> [Passage extrait]:
Pour la population mondiale ?

La population mondiale est en croissance (+1,1 % par an), et cette dynamique devrait continuer, d’après l’ONU. Cette tendance, globale, est néanmoins en ralentissement. La transition démographique – passage d’une natalité et une mortalité forte à une natalité et une mortalité faible – est à l’oeuvre dans le monde entier à des échelons divers. Ainsi,

  • entre 1965 et 1970, le taux de croissance de la population atteignait ainsi plus de 2,05 % par an vs. 1,1 % par an aujourd’hui ;
  • L’ISF moyen dans le monde était de 3,9 dans les années 1975-1980 ; il est estimé à 2,4 pour les années 2015-2020 et pourrait atteindre 1,9 dans les années 2095-2100.

S’il existe une tendance mondiale, Il est ainsi essentiel de souligner d’importantes disparités entre deux univers : d’un côté, celui des puissances vieillissantes (essentiellement l’Eurasie) et, de l’autre, celui des pays les plus jeunes (l’Afrique notamment, mais aussi une partie de l’Asie). Dans les décennies qui viennent, l’accroissement de la population mondiale proviendra pour moitié de la contribution d’une dizaine de pays : Inde, Nigéria, République démocratique du Congo, Pakistan, Ethiopie, Tanzanie, Etats-Unis, Ouganda ou Indonésie.

Pour la planète ?

Qu’adviendra-t-il de notre planète si la population augmente comme prévu par l’ONU, atteignant 11 milliards d’ici 2100 ? Pourrons-nous nourrir l’ensemble de ses habitants ?

Pour répondre à cette question, il est nécessaire de dépasser les discours pessimistes qui dominent les débats. Les problèmes nutritionnels qui existent, principalement en Afrique, sont avant tout d’ordre humain et non naturel (conflits, mauvaise gouvernance, insuffisance des transports). Même si elle demeure importante, la malnutrition est en diminution (14 % en 2000 contre 11 % en 2016). La production de céréales par an et par personne est supérieure (plus de 300 kilos) aux besoins (200 kilos). En optimisant l’usage et la répartition des ressources, en limitant le gaspillage, en mettant en culture de nouvelles terres, en développant des techniques d’irrigation plus économes, il est possible – pour ne pas dire certain – que notre planète pourra accueillir, et nourrir, 10 ou 12 milliards d’habitants, et même plus.

> [Informations extraites]:
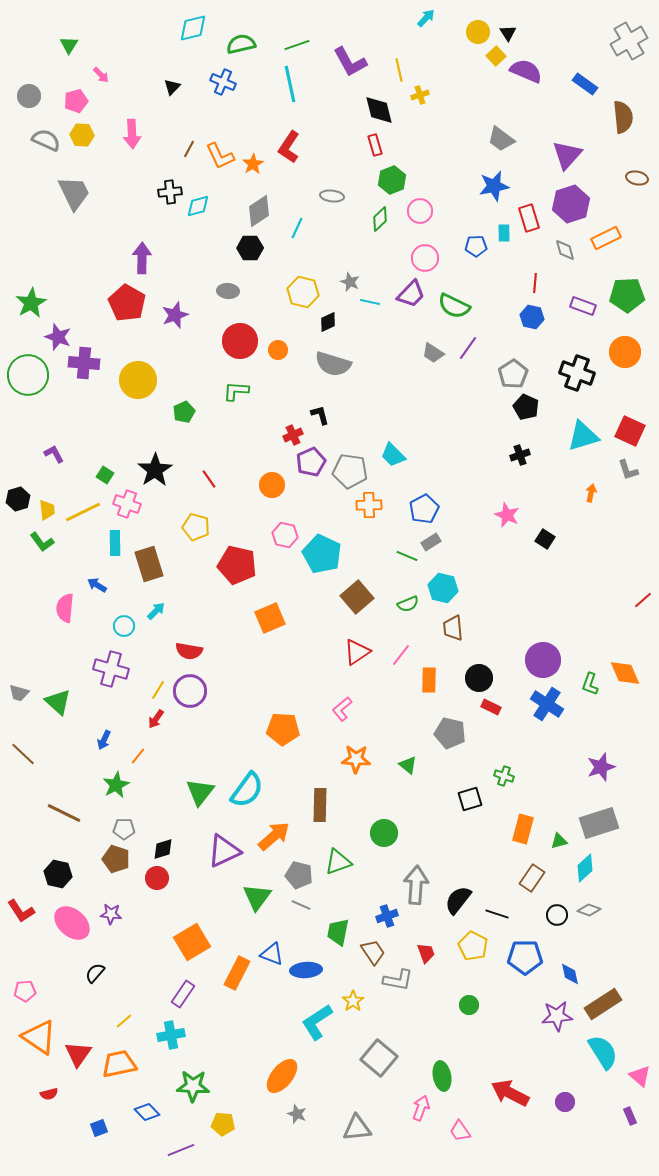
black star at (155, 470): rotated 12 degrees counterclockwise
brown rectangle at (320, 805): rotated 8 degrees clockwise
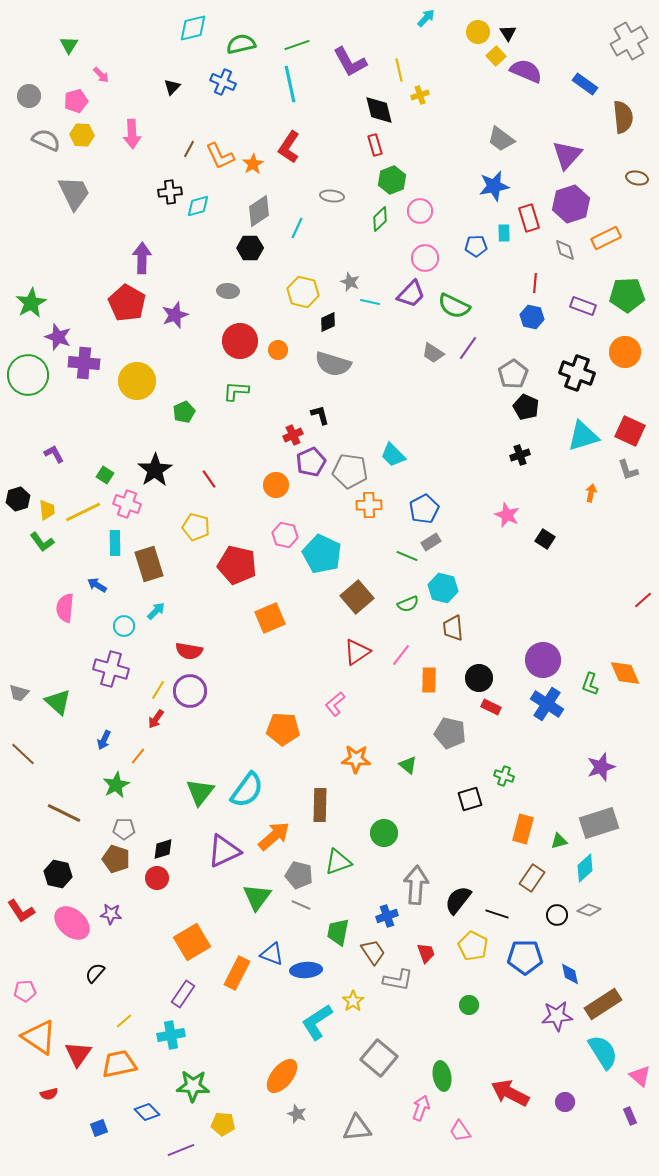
yellow circle at (138, 380): moved 1 px left, 1 px down
orange circle at (272, 485): moved 4 px right
pink L-shape at (342, 709): moved 7 px left, 5 px up
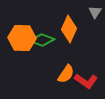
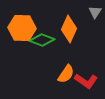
orange hexagon: moved 10 px up
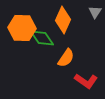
orange diamond: moved 6 px left, 9 px up
green diamond: moved 2 px up; rotated 35 degrees clockwise
orange semicircle: moved 16 px up
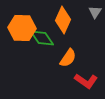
orange semicircle: moved 2 px right
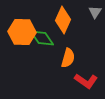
orange hexagon: moved 4 px down
orange semicircle: rotated 18 degrees counterclockwise
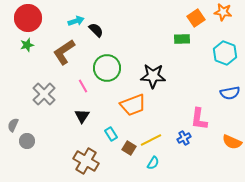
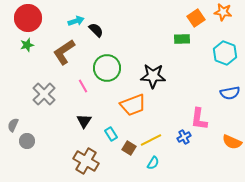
black triangle: moved 2 px right, 5 px down
blue cross: moved 1 px up
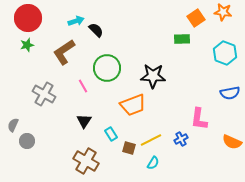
gray cross: rotated 15 degrees counterclockwise
blue cross: moved 3 px left, 2 px down
brown square: rotated 16 degrees counterclockwise
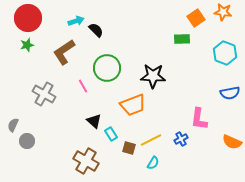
black triangle: moved 10 px right; rotated 21 degrees counterclockwise
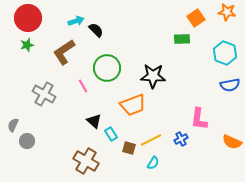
orange star: moved 4 px right
blue semicircle: moved 8 px up
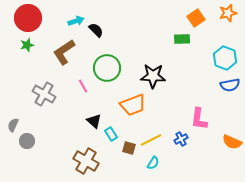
orange star: moved 1 px right, 1 px down; rotated 24 degrees counterclockwise
cyan hexagon: moved 5 px down
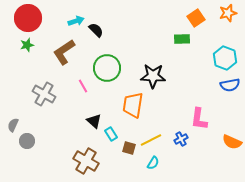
orange trapezoid: rotated 120 degrees clockwise
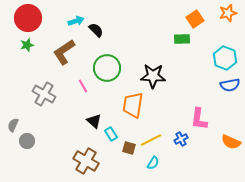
orange square: moved 1 px left, 1 px down
orange semicircle: moved 1 px left
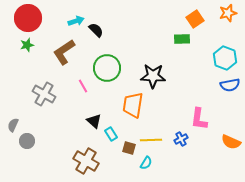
yellow line: rotated 25 degrees clockwise
cyan semicircle: moved 7 px left
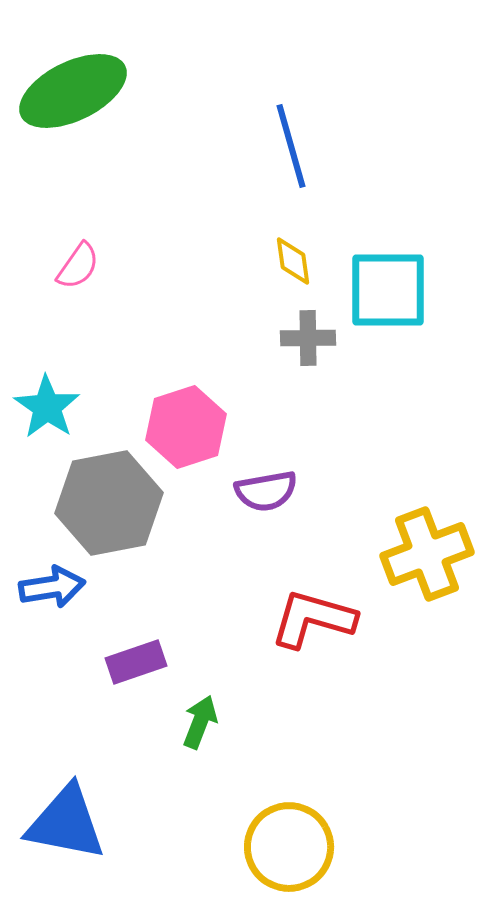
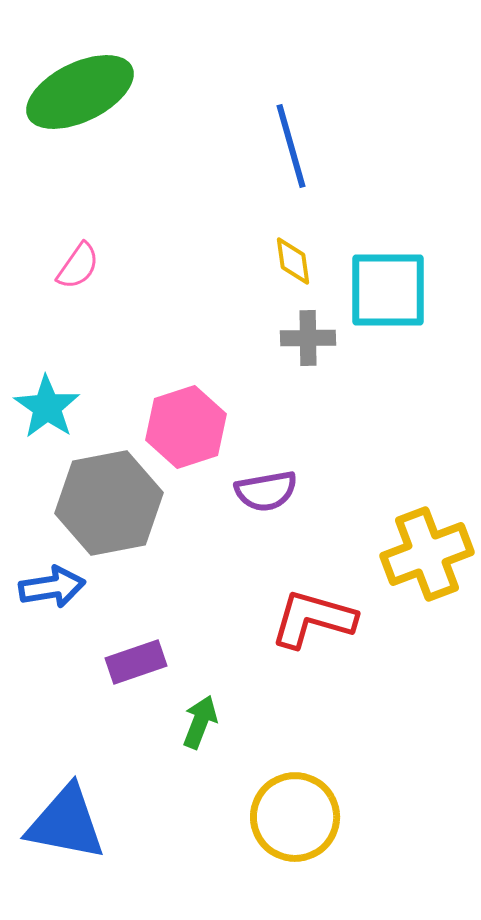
green ellipse: moved 7 px right, 1 px down
yellow circle: moved 6 px right, 30 px up
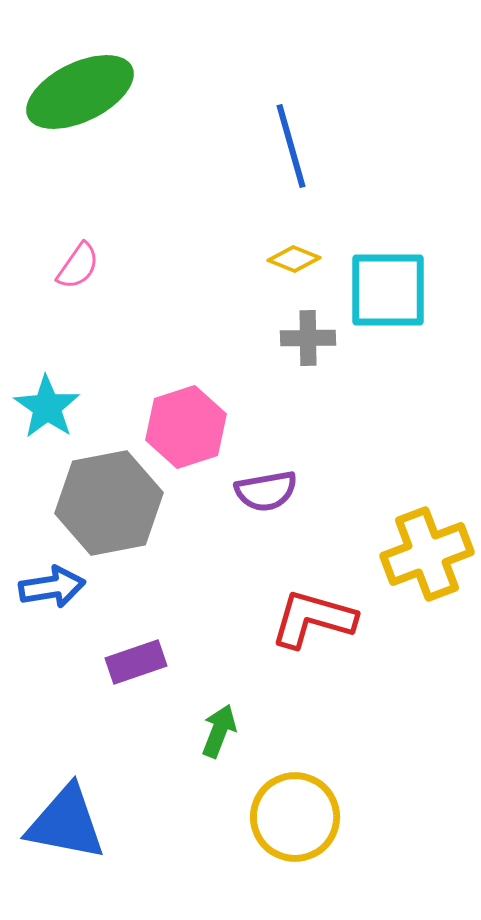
yellow diamond: moved 1 px right, 2 px up; rotated 60 degrees counterclockwise
green arrow: moved 19 px right, 9 px down
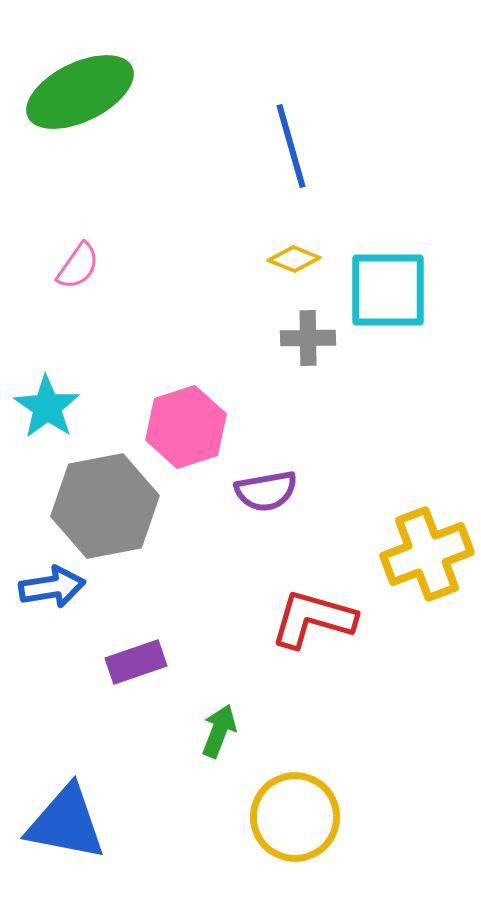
gray hexagon: moved 4 px left, 3 px down
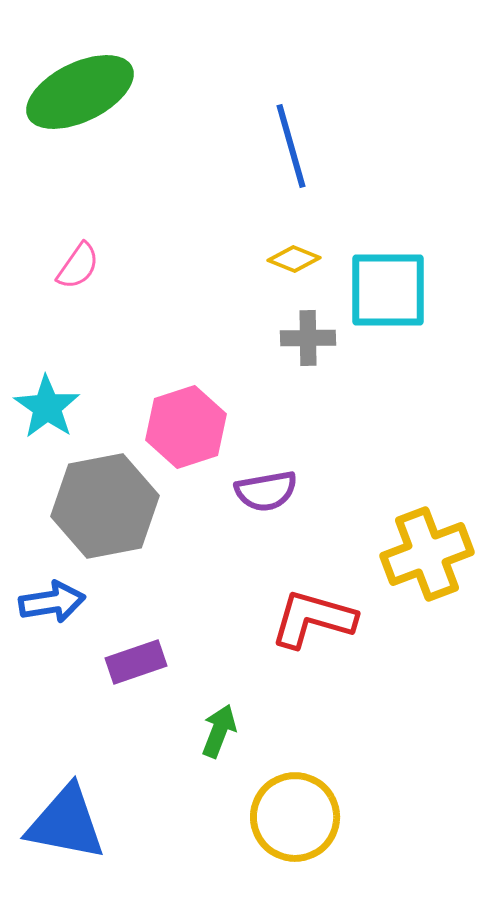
blue arrow: moved 15 px down
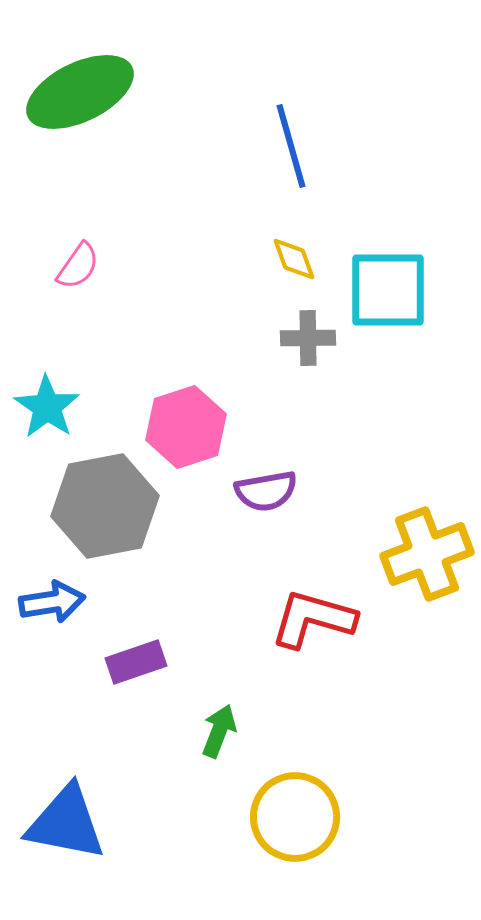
yellow diamond: rotated 48 degrees clockwise
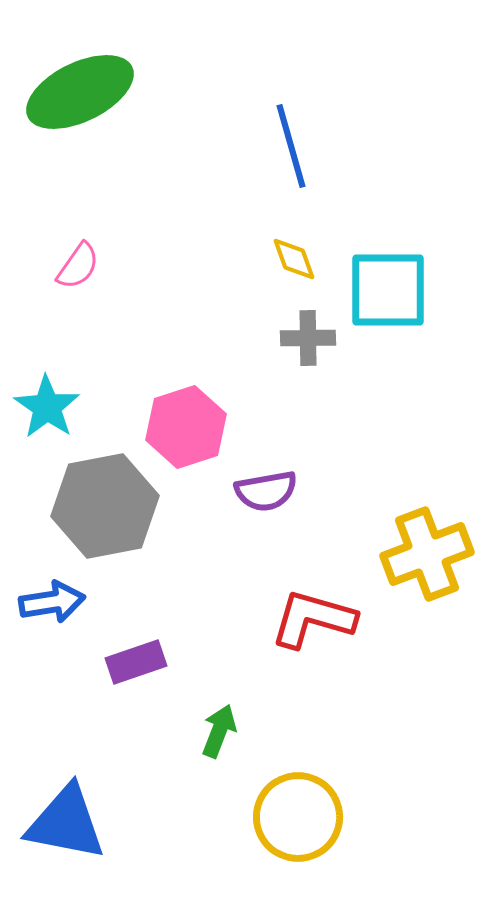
yellow circle: moved 3 px right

> [Objectif à atteindre]: Reprenez le texte sur la croissance de la population mondiale après sa dernière phrase et rédigez-en la suite. Les enregistrements n'interviennent pas ici.

> [Corrigé]:
Par ailleurs, comme le souligne Groupe intergouvernemental d’experts du climat (GIEC), les déplacements liés à des causes environnementales sont généralement progressifs, et très dépendants des opportunités économiques qui se présentent ailleurs (les flux restent donc encore prévisibles et maîtrisables). L’augmentation de la population mondiale n’est pas sans impact sur les changements climatiques de la planète : néanmoins, celles-ci ne sont jamais l’unique raison  poussant les populations à migrer vers d’autres territoires.

Pour le nouvel ordre géopolitique mondial ?

La géopolitique est indissociable des évolutions démographiques, tant celles-ci peuvent affecter directement les grandes puissances mondiales et redistribuer drastiquement les cartes en matière de soft power :

  • Les Etats-Unis, première puissance mondiale, devraient consolider leur position de leader du fait d’un taux de natalité relativement élevé (représentant plus de la moitié de l’accroissement annuel de la population) et de la poursuite de l’immigration (moins de la moitié) ;
  • La Chine devrait continuer son décrochage démographique vis-à-vis de l’Inde (en 2100, l’Inde pourrait compter un milliard et demi d’habitants… contre un milliard pour la Chine). L’Empire du Milieu fait face à un vieillissement sans précédent de sa population, dû notamment à sa politique de l’enfant unique qui a multiplié les modèles familiaux 4-2-1 (quatre grand-parents, deux parents et un enfant).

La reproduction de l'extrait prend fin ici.